▶ [WORK REQUEST] Draw out every line with the word "term" from the listing below.
--- AVAILABLE RECORDS ---
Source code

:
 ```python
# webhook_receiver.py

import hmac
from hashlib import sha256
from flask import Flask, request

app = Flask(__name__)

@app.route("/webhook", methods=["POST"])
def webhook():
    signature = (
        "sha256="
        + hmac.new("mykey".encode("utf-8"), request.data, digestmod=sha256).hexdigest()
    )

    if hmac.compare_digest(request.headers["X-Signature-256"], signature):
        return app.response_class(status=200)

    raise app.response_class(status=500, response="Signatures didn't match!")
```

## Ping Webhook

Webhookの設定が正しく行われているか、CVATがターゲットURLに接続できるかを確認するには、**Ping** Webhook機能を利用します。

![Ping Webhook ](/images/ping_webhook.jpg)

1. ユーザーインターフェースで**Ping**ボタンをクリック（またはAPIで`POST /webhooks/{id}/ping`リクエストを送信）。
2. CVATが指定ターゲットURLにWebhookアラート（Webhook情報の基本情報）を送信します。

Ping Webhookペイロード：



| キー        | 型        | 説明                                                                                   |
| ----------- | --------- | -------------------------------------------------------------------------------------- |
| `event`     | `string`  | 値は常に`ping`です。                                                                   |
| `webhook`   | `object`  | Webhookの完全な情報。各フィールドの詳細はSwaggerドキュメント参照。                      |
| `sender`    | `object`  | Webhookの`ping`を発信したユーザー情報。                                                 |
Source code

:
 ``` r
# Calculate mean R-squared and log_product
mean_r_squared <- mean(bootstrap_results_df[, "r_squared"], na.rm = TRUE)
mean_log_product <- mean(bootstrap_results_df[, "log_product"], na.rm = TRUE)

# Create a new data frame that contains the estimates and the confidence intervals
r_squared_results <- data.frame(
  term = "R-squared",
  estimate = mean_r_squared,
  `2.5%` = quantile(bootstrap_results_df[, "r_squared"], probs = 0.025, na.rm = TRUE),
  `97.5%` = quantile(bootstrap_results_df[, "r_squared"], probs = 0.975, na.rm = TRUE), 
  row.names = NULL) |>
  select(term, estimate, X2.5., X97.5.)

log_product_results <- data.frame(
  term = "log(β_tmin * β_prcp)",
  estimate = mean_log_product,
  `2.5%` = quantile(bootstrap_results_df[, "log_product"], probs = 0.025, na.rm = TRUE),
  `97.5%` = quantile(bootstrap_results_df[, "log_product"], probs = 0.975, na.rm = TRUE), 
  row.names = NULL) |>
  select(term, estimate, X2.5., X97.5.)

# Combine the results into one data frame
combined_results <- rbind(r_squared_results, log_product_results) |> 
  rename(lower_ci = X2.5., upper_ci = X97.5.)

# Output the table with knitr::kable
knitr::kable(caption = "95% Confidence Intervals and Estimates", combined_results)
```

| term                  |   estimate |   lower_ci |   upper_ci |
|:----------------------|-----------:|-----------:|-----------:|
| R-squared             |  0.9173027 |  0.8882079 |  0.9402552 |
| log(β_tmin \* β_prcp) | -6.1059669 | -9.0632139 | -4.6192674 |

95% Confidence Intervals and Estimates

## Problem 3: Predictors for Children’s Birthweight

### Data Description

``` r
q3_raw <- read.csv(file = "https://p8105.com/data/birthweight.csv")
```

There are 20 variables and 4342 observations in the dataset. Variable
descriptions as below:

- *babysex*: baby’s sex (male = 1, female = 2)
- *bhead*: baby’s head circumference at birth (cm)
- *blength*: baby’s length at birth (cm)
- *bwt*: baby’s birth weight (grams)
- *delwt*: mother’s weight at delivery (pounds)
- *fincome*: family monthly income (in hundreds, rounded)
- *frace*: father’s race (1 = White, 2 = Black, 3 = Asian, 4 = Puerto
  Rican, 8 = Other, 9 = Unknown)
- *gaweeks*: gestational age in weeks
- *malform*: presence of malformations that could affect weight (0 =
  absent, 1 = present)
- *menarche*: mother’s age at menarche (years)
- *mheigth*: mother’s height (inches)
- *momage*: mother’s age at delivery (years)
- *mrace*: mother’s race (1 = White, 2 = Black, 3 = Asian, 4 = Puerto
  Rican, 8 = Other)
---
▶ [RESPONSE AREA]
  term = "R-squared",
  select(term, estimate, X2.5., X97.5.)
  term = "log(β_tmin * β_prcp)",
  select(term, estimate, X2.5., X97.5.)
| term                  |   estimate |   lower_ci |   upper_ci |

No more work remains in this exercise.